Job: Could you output each line of the data that follows exactly?

Records shown:
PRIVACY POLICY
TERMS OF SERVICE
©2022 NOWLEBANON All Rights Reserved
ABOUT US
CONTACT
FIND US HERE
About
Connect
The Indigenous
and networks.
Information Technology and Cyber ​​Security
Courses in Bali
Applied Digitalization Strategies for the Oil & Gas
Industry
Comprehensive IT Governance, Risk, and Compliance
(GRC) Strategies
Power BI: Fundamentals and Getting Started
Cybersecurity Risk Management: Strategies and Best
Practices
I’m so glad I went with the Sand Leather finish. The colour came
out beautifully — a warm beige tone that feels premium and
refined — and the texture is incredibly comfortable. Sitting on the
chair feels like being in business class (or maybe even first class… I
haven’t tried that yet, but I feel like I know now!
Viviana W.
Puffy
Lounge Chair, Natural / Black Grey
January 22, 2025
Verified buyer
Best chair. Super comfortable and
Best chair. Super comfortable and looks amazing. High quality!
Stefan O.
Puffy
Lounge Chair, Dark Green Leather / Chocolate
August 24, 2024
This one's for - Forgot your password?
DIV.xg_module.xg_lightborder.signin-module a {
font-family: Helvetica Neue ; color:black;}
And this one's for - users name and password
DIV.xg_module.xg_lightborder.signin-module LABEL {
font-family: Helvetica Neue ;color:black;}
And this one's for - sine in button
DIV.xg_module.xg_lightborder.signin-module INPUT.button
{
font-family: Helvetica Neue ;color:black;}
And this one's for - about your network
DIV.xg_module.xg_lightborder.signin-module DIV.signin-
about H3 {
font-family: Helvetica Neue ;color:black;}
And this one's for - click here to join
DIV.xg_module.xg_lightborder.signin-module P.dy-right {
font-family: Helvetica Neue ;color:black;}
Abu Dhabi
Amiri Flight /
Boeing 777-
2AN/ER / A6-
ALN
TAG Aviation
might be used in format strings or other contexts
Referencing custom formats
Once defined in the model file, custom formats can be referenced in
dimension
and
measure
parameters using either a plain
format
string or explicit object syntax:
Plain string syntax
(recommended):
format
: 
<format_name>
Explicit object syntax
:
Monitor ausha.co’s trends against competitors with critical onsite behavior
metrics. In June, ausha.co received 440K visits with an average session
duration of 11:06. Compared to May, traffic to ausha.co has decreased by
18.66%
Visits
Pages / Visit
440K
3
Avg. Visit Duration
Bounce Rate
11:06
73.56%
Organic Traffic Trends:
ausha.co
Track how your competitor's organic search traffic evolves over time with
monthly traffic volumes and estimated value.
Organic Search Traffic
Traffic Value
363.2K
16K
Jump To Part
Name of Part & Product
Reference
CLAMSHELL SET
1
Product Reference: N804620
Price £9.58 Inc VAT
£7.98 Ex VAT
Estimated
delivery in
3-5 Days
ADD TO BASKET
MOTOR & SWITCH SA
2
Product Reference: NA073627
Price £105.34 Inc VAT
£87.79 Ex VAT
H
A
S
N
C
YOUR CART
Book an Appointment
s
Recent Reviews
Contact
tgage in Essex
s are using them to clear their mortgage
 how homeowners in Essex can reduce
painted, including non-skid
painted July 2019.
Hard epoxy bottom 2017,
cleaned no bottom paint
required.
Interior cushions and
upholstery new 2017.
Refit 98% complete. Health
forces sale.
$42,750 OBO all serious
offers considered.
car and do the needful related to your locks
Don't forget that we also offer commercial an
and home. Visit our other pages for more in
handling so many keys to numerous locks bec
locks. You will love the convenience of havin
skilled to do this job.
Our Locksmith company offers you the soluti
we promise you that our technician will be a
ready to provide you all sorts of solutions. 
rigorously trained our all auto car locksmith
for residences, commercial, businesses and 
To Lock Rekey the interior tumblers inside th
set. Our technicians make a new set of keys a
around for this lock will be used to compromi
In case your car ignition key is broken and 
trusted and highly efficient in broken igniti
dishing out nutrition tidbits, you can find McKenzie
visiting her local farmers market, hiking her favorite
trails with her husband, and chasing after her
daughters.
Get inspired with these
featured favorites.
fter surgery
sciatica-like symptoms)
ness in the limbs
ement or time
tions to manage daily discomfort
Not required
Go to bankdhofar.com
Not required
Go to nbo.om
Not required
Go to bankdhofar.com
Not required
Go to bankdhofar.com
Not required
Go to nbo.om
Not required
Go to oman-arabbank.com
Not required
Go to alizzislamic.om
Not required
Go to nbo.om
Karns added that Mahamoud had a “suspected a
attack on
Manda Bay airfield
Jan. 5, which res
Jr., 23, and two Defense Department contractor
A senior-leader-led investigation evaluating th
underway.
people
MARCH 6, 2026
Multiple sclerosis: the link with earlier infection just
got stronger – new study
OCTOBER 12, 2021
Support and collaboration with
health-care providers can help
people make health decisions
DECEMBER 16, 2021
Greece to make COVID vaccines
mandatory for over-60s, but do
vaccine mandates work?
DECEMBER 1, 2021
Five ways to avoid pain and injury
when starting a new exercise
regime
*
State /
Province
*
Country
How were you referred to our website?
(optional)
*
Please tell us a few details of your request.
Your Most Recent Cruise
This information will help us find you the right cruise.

Task answer:
PRIVACY POLICY
TERMS OF SERVICE
©2022 NOWLEBANON All Rights Reserved
ABOUT US
CONTACT
FIND US HERE
About
Connect
The Indigenous
and networks.
Information Technology and Cyber ​​Security
Courses in Bali
Applied Digitalization Strategies for the Oil & Gas
Industry
Comprehensive IT Governance, Risk, and Compliance
(GRC) Strategies
Power BI: Fundamentals and Getting Started
Cybersecurity Risk Management: Strategies and Best
Practices
I’m so glad I went with the Sand Leather finish. The colour came
out beautifully — a warm beige tone that feels premium and
refined — and the texture is incredibly comfortable. Sitting on the
chair feels like being in business class (or maybe even first class… I
haven’t tried that yet, but I feel like I know now!
Viviana W.
Puffy
Lounge Chair, Natural / Black Grey
January 22, 2025
Verified buyer
Best chair. Super comfortable and
Best chair. Super comfortable and looks amazing. High quality!
Stefan O.
Puffy
Lounge Chair, Dark Green Leather / Chocolate
August 24, 2024
This one's for - Forgot your password?
DIV.xg_module.xg_lightborder.signin-module a {
font-family: Helvetica Neue ; color:black;}
And this one's for - users name and password
DIV.xg_module.xg_lightborder.signin-module LABEL {
font-family: Helvetica Neue ;color:black;}
And this one's for - sine in button
DIV.xg_module.xg_lightborder.signin-module INPUT.button
{
font-family: Helvetica Neue ;color:black;}
And this one's for - about your network
DIV.xg_module.xg_lightborder.signin-module DIV.signin-
about H3 {
font-family: Helvetica Neue ;color:black;}
And this one's for - click here to join
DIV.xg_module.xg_lightborder.signin-module P.dy-right {
font-family: Helvetica Neue ;color:black;}
Abu Dhabi
Amiri Flight /
Boeing 777-
2AN/ER / A6-
ALN
TAG Aviation
might be used in format strings or other contexts
Referencing custom formats
Once defined in the model file, custom formats can be referenced in
dimension
and
measure
parameters using either a plain
format
string or explicit object syntax:
Plain string syntax
(recommended):
format
: 
<format_name>
Explicit object syntax
:
Monitor ausha.co’s trends against competitors with critical onsite behavior
metrics. In June, ausha.co received 440K visits with an average session
duration of 11:06. Compared to May, traffic to ausha.co has decreased by
18.66%
Visits
Pages / Visit
440K
3
Avg. Visit Duration
Bounce Rate
11:06
73.56%
Organic Traffic Trends:
ausha.co
Track how your competitor's organic search traffic evolves over time with
monthly traffic volumes and estimated value.
Organic Search Traffic
Traffic Value
363.2K
16K
Jump To Part
Name of Part & Product
Reference
CLAMSHELL SET
1
Product Reference: N804620
Price £9.58 Inc VAT
£7.98 Ex VAT
Estimated
delivery in
3-5 Days
ADD TO BASKET
MOTOR & SWITCH SA
2
Product Reference: NA073627
Price £105.34 Inc VAT
£87.79 Ex VAT
H
A
S
N
C
YOUR CART
Book an Appointment
s
Recent Reviews
Contact
tgage in Essex
s are using them to clear their mortgage
 how homeowners in Essex can reduce
painted, including non-skid
painted July 2019.
Hard epoxy bottom 2017,
cleaned no bottom paint
required.
Interior cushions and
upholstery new 2017.
Refit 98% complete. Health
forces sale.
$42,750 OBO all serious
offers considered.
car and do the needful related to your locks
Don't forget that we also offer commercial an
and home. Visit our other pages for more in
handling so many keys to numerous locks bec
locks. You will love the convenience of havin
skilled to do this job.
Our Locksmith company offers you the soluti
we promise you that our technician will be a
ready to provide you all sorts of solutions. 
rigorously trained our all auto car locksmith
for residences, commercial, businesses and 
To Lock Rekey the interior tumblers inside th
set. Our technicians make a new set of keys a
around for this lock will be used to compromi
In case your car ignition key is broken and 
trusted and highly efficient in broken igniti
dishing out nutrition tidbits, you can find McKenzie
visiting her local farmers market, hiking her favorite
trails with her husband, and chasing after her
daughters.
Get inspired with these
featured favorites.
fter surgery
sciatica-like symptoms)
ness in the limbs
ement or time
tions to manage daily discomfort
Not required
Go to bankdhofar.com
Not required
Go to nbo.om
Not required
Go to bankdhofar.com
Not required
Go to bankdhofar.com
Not required
Go to nbo.om
Not required
Go to oman-arabbank.com
Not required
Go to alizzislamic.om
Not required
Go to nbo.om
Karns added that Mahamoud had a “suspected a
attack on
Manda Bay airfield
Jan. 5, which res
Jr., 23, and two Defense Department contractor
A senior-leader-led investigation evaluating th
underway.
people
MARCH 6, 2026
Multiple sclerosis: the link with earlier infection just
got stronger – new study
OCTOBER 12, 2021
Support and collaboration with
health-care providers can help
people make health decisions
DECEMBER 16, 2021
Greece to make COVID vaccines
mandatory for over-60s, but do
vaccine mandates work?
DECEMBER 1, 2021
Five ways to avoid pain and injury
when starting a new exercise
regime
*
State /
Province
*
Country
How were you referred to our website?
(optional)
*
Please tell us a few details of your request.
Your Most Recent Cruise
This information will help us find you the right cruise.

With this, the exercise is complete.